*Task objective*: Retype the A* pathfinding code passage below in full, keeping every character unchanged.

*Passage provided*:
===

I computed the path with the following code:
list<Node*> compute_path_A_star(Node* start, Node* goal)
{
priority_queue< nodeDistance, vector< nodeDistance >, CompareDist> pq;
vector<Node*> came_from;
vector<float> cost_so_far;
nodeDistance first;
first.node = start;
first.distance = 0.0f;
pq.push(first);
came_from.resize(20 * 20, nullptr);
cost_so_far.resize(20 * 20, 9999.0f);
cost_so_far[start->x + 20 * start->y] = 0.0f;
//Compute where we came from for every location that’s visited
int i = 0;
while (!pq.empty())
{
nodeDistance temp = pq.top();
pq.pop();
Node* current_node = temp.node;
current_node = get_node(current_node->x, current_node->y);
if (current_node == goal) break;
for (auto n : current_node->neighbours)

===

[Saved data entries]
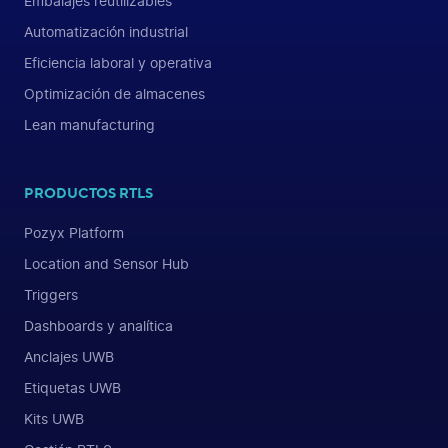
Embalajes reutilizables
Automatización industrial
Eficiencia laboral y operativa
Optimización de almacenes
Lean manufacturing
PRODUCTOS RTLS
Pozyx Platform
Location and Sensor Hub
Triggers
Dashboards y analítica
Anclajes UWB
Etiquetas UWB
Kits UWB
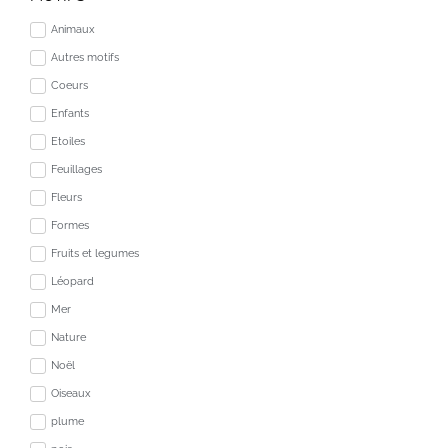
Animaux
Autres motifs
Coeurs
Enfants
Etoiles
Feuillages
Fleurs
Formes
Fruits et legumes
Léopard
Mer
Nature
Noël
Oiseaux
plume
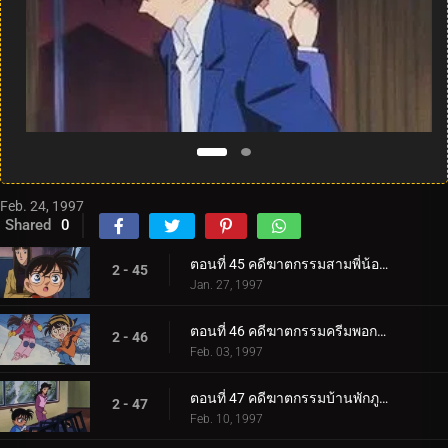
Feb. 24, 1997
Shared
0
ตอนที่ 45 คดีฆาตกรรมสามพี่น้องฮอตตะ
2 - 45
Jan. 27, 1997
ตอนที่ 46 คดีฆาตกรรมครีมพอกหน้า
2 - 46
Feb. 03, 1997
ตอนที่ 47 คดีฆาตกรรมบ้านพักภูเขาหิมะ
2 - 47
Feb. 10, 1997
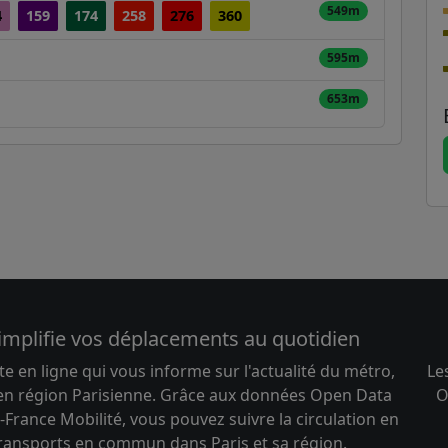
549m
4
159
174
258
276
360
595m
653m
implifie vos déplacements au quotidien
te en ligne qui vous informe sur l'actualité du métro,
Le
 en région Parisienne. Grâce aux données Open Data
O
-France Mobilité, vous pouvez suivre la circulation en
transports en commun dans Paris et sa région.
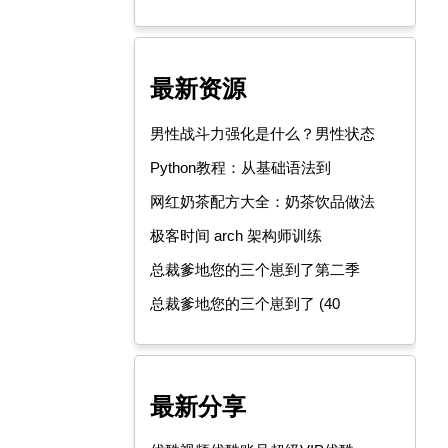
最新资源
男性战斗力强化是什么？男性状态
Python教程：从基础语法到
网红奶茶配方大全：奶茶饮品做法
极客时间 arch 架构师训练
总裁爹地您的三个崽到了第二季
总裁爹地您的三个崽到了 (40
最新分享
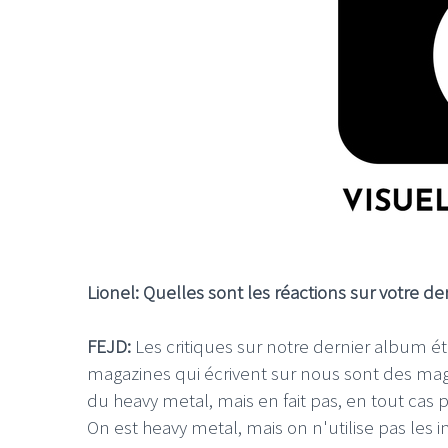
Lionel: Quelles sont les réactions sur votre d
FEJD:
Les critiques sur notre dernier album ét
magazines qui écrivent sur nous sont des maga
du heavy metal, mais en fait pas, en tout cas 
On est heavy metal, mais on n'utilise pas les 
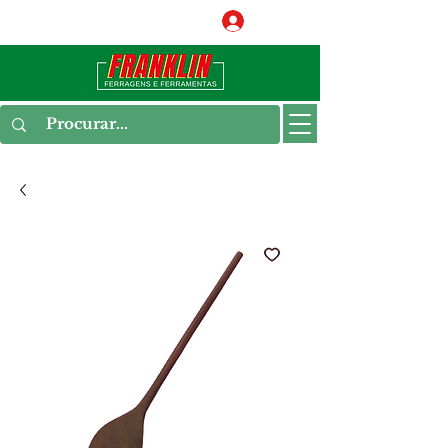
Conecte-se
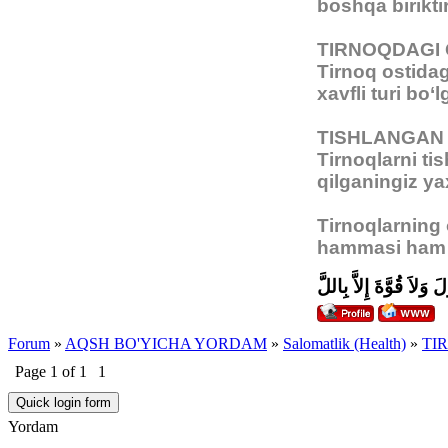
boshqa birikti
TIRNOQDAGI 
Tirnoq ostidag
xavfli turi bo
TISHLANGAN
Tirnoqlarni ti
qilganingiz ya
Tirnoqlarning 
hammasi ham g
َ وَلاَ قُوَّةَ إِلاَّ بِاللَّ
Forum
»
AQSH BO'YICHA YORDAM
»
Salomatlik (Health)
»
TI
Page
1
of
1
1
Yordam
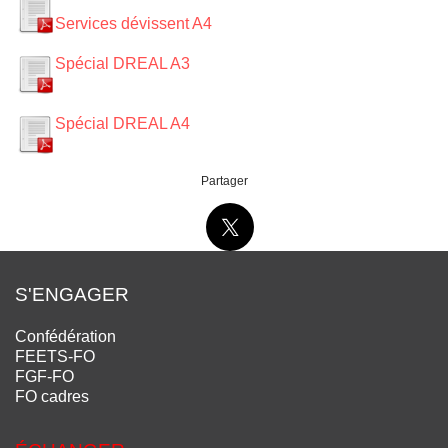
Services dévissent A4
Spécial DREAL A3
Spécial DREAL A4
Partager
S'ENGAGER
Confédération
FEETS-FO
FGF-FO
FO cadres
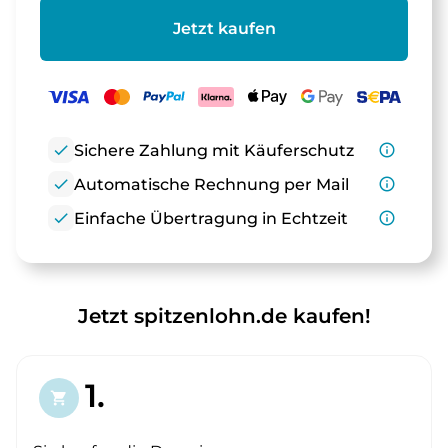
Jetzt kaufen
check
Sichere Zahlung mit Käuferschutz
info_outline
check
Automatische Rechnung per Mail
info_outline
check
Einfache Übertragung in Echtzeit
info_outline
Jetzt spitzenlohn.de kaufen!
1.
shopping_cart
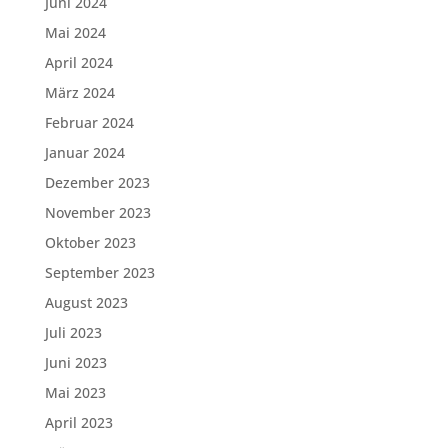
Juni 2024
Mai 2024
April 2024
März 2024
Februar 2024
Januar 2024
Dezember 2023
November 2023
Oktober 2023
September 2023
August 2023
Juli 2023
Juni 2023
Mai 2023
April 2023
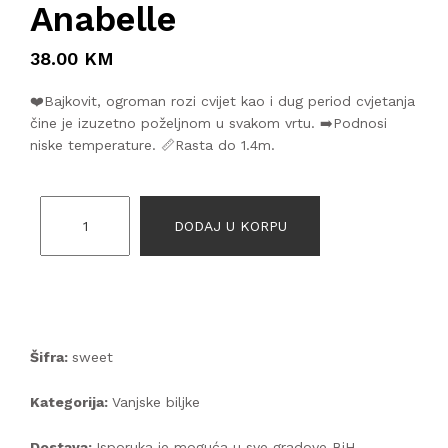
Anabelle
38.00 KM
❤️Bajkovit, ogroman rozi cvijet kao i dug period cvjetanja
čine je izuzetno poželjnom u svakom vrtu. ➡️Podnosi
niske temperature. 📏Rasta do 1.4m.
DODAJ U KORPU
Šifra:
sweet
Kategorija:
Vanjske biljke
Dostava:
Isporuka je moguća u sve gradove BiH.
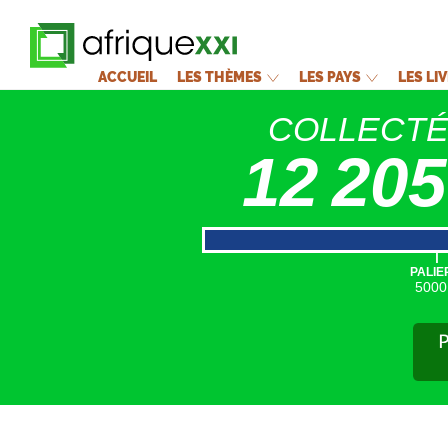
ACCUEIL
LES THÈMES
LES PAYS
LES LI
COLLECT
12 205
|
PALIE
5000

===

*The answer*:
I computed the path with the following code:
list<Node*> compute_path_A_star(Node* start, Node* goal)
{
priority_queue< nodeDistance, vector< nodeDistance >, CompareDist> pq;
vector<Node*> came_from;
vector<float> cost_so_far;
nodeDistance first;
first.node = start;
first.distance = 0.0f;
pq.push(first);
came_from.resize(20 * 20, nullptr);
cost_so_far.resize(20 * 20, 9999.0f);
cost_so_far[start->x + 20 * start->y] = 0.0f;
//Compute where we came from for every location that’s visited
int i = 0;
while (!pq.empty())
{
nodeDistance temp = pq.top();
pq.pop();
Node* current_node = temp.node;
current_node = get_node(current_node->x, current_node->y);
if (current_node == goal) break;
for (auto n : current_node->neighbours)